Contents insurance for wherever you live is important. State healthcare, in my opinion, is excellent so stick with it. If after a time you think it isn't for you, find a private alternative. I know nothing about third party liability insurance and know of nobody who has it. Somebody on here will advise you. Good luck on your move and if you need any help or advice, we'll do all we can to help.


----------



## Foeller (Dec 11, 2012)

thrax said:


> Contents insurance for wherever you live is important. State healthcare, in my opinion, is excellent so stick with it. If after a time you think it isn't for you, find a private alternative. I know nothing about third party liability insurance and know of nobody who has it. Somebody on here will advise you. Good luck on your move and if you need any help or advice, we'll do all we can to help.


Ok, thank you very much for the information! So you personally only have contents insurance, and where do you have it, and how much can I expect to pay for it?


----------



## xabiaxica (Jun 23, 2009)

Foeller said:


> Ok, thank you very much for the information! So you personally only have contents insurance, and where do you have it, and how much can I expect to pay for it?

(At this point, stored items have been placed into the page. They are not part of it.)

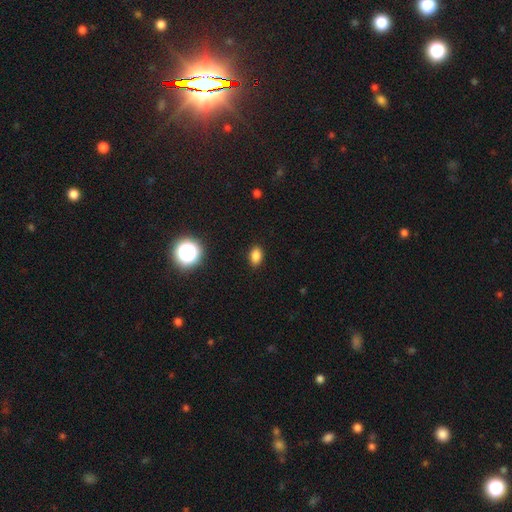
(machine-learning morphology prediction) The model was most divided on "how rounded": in between: 82%, round: 17%, cigar-shaped: 2%. More confident: merging — none (88%); smooth or featured — smooth (82%).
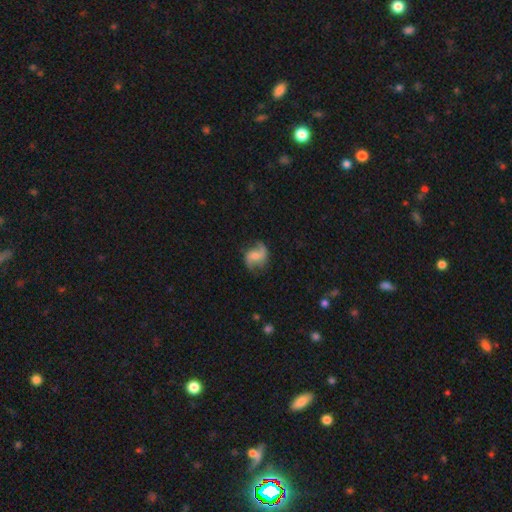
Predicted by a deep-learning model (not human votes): A featured or disk galaxy (76%) with a weak bar (46%), 2 (88%) loose (52%) spiral arms (95%) and a moderate central bulge (45%).

Vote fractions:
- Smooth or featured? featured or disk: 76% / smooth: 17% / star or artifact: 7%
- Edge-on disk? no: 98% / yes: 2%
- Bar? weak: 46% / no: 41% / strong: 13%
- Spiral arms? yes: 95% / no: 5%
- Spiral winding? loose: 52% / medium: 38% / tight: 10%
- Spiral arm count? 2: 88% / 1: 4% / can't tell: 4% / 3: 2% / 4: 1% / more than 4: 1%
- Bulge size? moderate: 45% / small: 38% / none: 11% / large: 5% / dominant: 1%
- Merging? none: 70% / minor disturbance: 19% / major disturbance: 9% / merger: 2%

contents insurance depends upon what 'contents' you have

at least mine does....


----------



## Foeller (Dec 11, 2012)

xabiachica said:


> contents insurance depends upon what 'contents' you have
> 
> at least mine does....


Well, that makes sense.  But what company do you have it at? And is it generally cheaper or more expensive than your previous country?


----------



## xabiaxica (Jun 23, 2009)

Foeller said:


> Well, that makes sense.  But what company do you have it at? And is it generally cheaper or more expensive than your previous country?


I can't remember - I'd have to get the papers out


no idea if it's cheaper or more expensive that the UK - it's a long time since I lived there, any comparisons would be meaningless after so long anyway


----------



## Foeller (Dec 11, 2012)

xabiachica said:


> I can't remember - I'd have to get the papers out
> 
> 
> no idea if it's cheaper or more expensive that the UK - it's a long time since I lived there, any comparisons would be meaningless after so long anyway


Ok, thank you very much for the answer.  Would be happy if you could tell me the name of your insurance company! 
Do you also only have contents insurance?


----------



## xabiaxica (Jun 23, 2009)

Foeller said:


> Ok, thank you very much for the answer.  Would be happy if you could tell me the name of your insurance company!
> Do you also only have contents insurance?


I rent, so yes, just contents

I also have life insurance with this company Seguros de vida, hogar, salud | SANTALUCIA

I'd shopped around a bit & they will give my kids a really good payout if I die, and the premiums weren't high

they do all sorts of other insurance & I'll be looking at their contents insurance when the current policy expires


----------



## Foeller (Dec 11, 2012)

xabiachica said:


> I rent, so yes, just contents
> 
> I also have life insurance with this company Seguros de vida, hogar, salud | SANTALUCIA
> 
> ...


Thank you very much for the link! It looks like they have liability insurance just like I'm looking for. I don't understand why you don't have it, but I guess that's up to you. 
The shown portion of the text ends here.